>> Steps to Build a Tokenizer

   1. Normalization: This is where we clean up the text. It can involve removing spaces, accents, or normalizing text to a standard Unicode format.
   2. Pre-tokenization: This step involves splitting the input text into individual words or smaller chunks.
   3. Tokenization: Here, the pre-tokenized words are converted into a sequence of tokens that the model can understand.
   4. Post-processing: Special tokens are added, and attention masks or token type IDs are generated to help the model process the input correctly.

>> Components of a Tokenizer

   The `🤗 Tokenizers` library provides different components that you can mix and match to build your tokenizer. These include:

   - Normalizers: These handle text normalization (e.g., removing accents).
   - Pre-tokenizers: These split text into words or subwords.
   - Models: These define how the tokenizer breaks down the text (e.g., using BPE, WordPiece).
   - Trainers: These are used to train the tokenizer on a specific dataset.
   - Post-processors: These add special tokens and adjust the output for the model.
   - Decoders: These reverse the tokenization process, turning tokens back into text.

>> Acquiring a Corpus

   To train the tokenizer, we need a text corpus. For example, let's use the `WikiText-2` dataset:

python code

'''
from datasets import load_dataset

dataset = load_dataset("wikitext", name="wikitext-2-raw-v1", split="train")

def get_training_corpus():
    for i in range(0, len(dataset), 1000):
        yield dataset[i : i + 1000]["text"]
'''

This function `get_training_corpus()` provides batches of text to train the tokenizer.

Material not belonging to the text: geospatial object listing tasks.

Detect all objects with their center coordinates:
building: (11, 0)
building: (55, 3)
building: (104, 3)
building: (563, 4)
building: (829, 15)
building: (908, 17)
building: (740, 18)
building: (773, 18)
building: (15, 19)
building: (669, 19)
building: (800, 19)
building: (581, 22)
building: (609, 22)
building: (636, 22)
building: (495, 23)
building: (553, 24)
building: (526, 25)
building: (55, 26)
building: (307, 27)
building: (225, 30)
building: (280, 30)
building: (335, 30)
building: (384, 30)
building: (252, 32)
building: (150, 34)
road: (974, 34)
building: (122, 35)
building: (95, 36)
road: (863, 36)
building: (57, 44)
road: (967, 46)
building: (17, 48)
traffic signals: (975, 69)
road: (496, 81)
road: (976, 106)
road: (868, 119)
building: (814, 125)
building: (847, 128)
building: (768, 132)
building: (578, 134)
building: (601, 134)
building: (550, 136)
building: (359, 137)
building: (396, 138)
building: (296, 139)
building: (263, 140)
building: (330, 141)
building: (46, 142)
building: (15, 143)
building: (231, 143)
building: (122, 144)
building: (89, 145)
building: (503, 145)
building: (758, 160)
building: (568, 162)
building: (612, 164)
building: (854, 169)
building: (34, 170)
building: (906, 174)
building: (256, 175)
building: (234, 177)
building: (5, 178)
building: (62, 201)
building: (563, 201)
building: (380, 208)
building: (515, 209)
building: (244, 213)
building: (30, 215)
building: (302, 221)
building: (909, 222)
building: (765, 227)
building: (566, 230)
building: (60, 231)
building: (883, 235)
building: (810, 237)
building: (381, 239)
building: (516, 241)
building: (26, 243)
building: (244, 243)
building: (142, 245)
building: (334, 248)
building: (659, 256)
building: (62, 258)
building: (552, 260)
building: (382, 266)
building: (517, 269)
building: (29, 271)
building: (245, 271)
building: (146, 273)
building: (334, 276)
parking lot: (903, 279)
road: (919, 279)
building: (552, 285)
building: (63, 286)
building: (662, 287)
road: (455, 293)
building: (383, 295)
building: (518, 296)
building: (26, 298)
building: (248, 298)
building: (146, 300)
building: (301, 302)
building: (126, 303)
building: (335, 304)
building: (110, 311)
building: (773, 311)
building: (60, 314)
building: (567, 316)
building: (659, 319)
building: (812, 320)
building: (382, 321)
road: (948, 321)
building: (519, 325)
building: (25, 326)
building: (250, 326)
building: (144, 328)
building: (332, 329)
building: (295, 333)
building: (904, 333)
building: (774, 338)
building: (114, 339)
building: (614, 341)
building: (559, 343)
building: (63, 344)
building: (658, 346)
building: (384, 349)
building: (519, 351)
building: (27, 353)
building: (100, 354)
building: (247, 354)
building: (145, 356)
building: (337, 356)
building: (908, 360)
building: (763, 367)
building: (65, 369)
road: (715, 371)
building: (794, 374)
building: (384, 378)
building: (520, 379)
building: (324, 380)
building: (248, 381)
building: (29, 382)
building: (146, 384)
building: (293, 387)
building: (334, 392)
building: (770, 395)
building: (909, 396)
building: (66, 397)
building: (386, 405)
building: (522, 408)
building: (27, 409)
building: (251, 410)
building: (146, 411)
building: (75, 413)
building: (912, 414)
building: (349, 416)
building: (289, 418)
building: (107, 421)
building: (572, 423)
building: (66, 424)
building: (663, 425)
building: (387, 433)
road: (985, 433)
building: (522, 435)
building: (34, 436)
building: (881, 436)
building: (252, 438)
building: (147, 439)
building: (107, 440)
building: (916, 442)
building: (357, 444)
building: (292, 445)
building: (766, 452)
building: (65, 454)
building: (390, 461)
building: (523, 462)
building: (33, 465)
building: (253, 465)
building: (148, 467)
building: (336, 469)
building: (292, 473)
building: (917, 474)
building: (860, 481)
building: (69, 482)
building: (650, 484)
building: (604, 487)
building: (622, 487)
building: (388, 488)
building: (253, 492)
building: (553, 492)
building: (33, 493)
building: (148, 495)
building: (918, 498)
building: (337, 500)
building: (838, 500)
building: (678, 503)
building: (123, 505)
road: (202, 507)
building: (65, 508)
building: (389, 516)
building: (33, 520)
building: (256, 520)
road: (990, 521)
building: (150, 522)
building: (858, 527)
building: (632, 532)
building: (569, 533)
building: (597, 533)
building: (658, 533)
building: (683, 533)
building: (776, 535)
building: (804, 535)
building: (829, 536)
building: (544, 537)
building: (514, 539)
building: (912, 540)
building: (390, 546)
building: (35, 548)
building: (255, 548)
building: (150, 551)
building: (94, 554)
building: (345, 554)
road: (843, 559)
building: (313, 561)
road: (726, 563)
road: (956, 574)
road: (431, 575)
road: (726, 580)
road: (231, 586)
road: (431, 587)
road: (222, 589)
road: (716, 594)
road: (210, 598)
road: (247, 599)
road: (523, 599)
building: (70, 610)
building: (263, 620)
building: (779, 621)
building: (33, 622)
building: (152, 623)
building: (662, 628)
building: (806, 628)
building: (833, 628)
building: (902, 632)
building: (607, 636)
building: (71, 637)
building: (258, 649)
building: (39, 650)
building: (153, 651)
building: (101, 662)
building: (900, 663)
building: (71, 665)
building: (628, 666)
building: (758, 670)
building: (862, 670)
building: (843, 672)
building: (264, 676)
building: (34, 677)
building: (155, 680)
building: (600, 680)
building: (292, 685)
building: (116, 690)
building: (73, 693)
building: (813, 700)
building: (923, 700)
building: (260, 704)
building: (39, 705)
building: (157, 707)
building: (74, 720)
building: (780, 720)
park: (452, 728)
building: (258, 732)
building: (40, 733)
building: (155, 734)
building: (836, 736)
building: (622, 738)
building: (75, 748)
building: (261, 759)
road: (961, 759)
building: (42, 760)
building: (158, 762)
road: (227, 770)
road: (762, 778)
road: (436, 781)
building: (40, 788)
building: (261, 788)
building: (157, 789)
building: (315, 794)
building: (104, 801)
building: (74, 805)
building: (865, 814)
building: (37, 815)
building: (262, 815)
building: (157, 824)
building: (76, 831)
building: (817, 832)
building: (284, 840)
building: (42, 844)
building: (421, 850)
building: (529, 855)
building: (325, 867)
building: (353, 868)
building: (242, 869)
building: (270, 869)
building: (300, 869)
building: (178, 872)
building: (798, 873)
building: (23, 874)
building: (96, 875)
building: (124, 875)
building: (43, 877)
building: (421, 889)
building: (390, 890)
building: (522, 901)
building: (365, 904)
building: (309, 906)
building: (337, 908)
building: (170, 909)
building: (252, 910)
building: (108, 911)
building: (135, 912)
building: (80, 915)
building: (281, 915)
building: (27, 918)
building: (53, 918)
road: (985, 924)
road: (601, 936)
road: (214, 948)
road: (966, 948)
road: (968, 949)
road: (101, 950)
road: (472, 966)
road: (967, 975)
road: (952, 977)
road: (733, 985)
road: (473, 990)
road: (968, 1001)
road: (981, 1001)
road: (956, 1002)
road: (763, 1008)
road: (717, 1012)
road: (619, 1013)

>> Building a WordPiece Tokenizer

  To build a tokenizer using the `🤗 Tokenizers` library, start by creating a `Tokenizer` object:

python code

'''
from tokenizers import (
    decoders,
    models,
    normalizers,
    pre_tokenizers,
    processors,
    trainers,
    Tokenizer,
)

tokenizer = Tokenizer(models.WordPiece(unk_token="[UNK]"))
'''

Here, `[UNK]` is a token for unknown words.

>> Normalization

Next, set up normalization. For example, using the BERT normalizer:

python code

'''
tokenizer.normalizer = normalizers.BertNormalizer(lowercase=True)
'''

Or you can create a custom normalizer:

python code

'''
tokenizer.normalizer = normalizers.Sequence(
    [normalizers.NFD(), normalizers.Lowercase(), normalizers.StripAccents()]
)
'''

>> Pre-tokenization

Now, let's set up pre-tokenization:

python code

'''
tokenizer.pre_tokenizer = pre_tokenizers.BertPreTokenizer()
'''

Or use a simpler pre-tokenizer:

python code

'''
tokenizer.pre_tokenizer = pre_tokenizers.Whitespace()
'''

>> Training the Tokenizer

   To train the tokenizer, you need a trainer. For WordPiece, set it up like this:

python code

'''
special_tokens = ["[UNK]", "[PAD]", "[CLS]", "[SEP]", "[MASK]"]
trainer = trainers.WordPieceTrainer(vocab_size=25000, special_tokens=special_tokens)
tokenizer.train_from_iterator(get_training_corpus(), trainer=trainer)
'''

You can also train using text files:

python code

'''
tokenizer.model = models.WordPiece(unk_token="[UNK]")
tokenizer.train(["wikitext-2.txt"], trainer=trainer)
'''

>> Post-processing

   Add post-processing to handle special tokens like `[CLS]` and `[SEP]`:

python code

'''
cls_token_id = tokenizer.token_to_id("[CLS]")
sep_token_id = tokenizer.token_to_id("[SEP]")

tokenizer.post_processor = processors.TemplateProcessing(
    single=f"[CLS]:0 $A:0 [SEP]:0",
    pair=f"[CLS]:0 $A:0 [SEP]:0 $B:1 [SEP]:1",
    special_tokens=[("[CLS]", cls_token_id), ("[SEP]", sep_token_id)],
)
'''

>> Decoding

   Finally, add a decoder to convert tokens back to text:

python code

'''
tokenizer.decoder = decoders.WordPiece(prefix="##")
'''

>> Saving and Loading the Tokenizer

   Save your tokenizer:

python code

'''
tokenizer.save("tokenizer.json")
'''

And reload it later:

python code

'''
new_tokenizer = Tokenizer.from_file("tokenizer.json")
'''

This process allows you to build a tokenizer from scratch, giving you control over each step.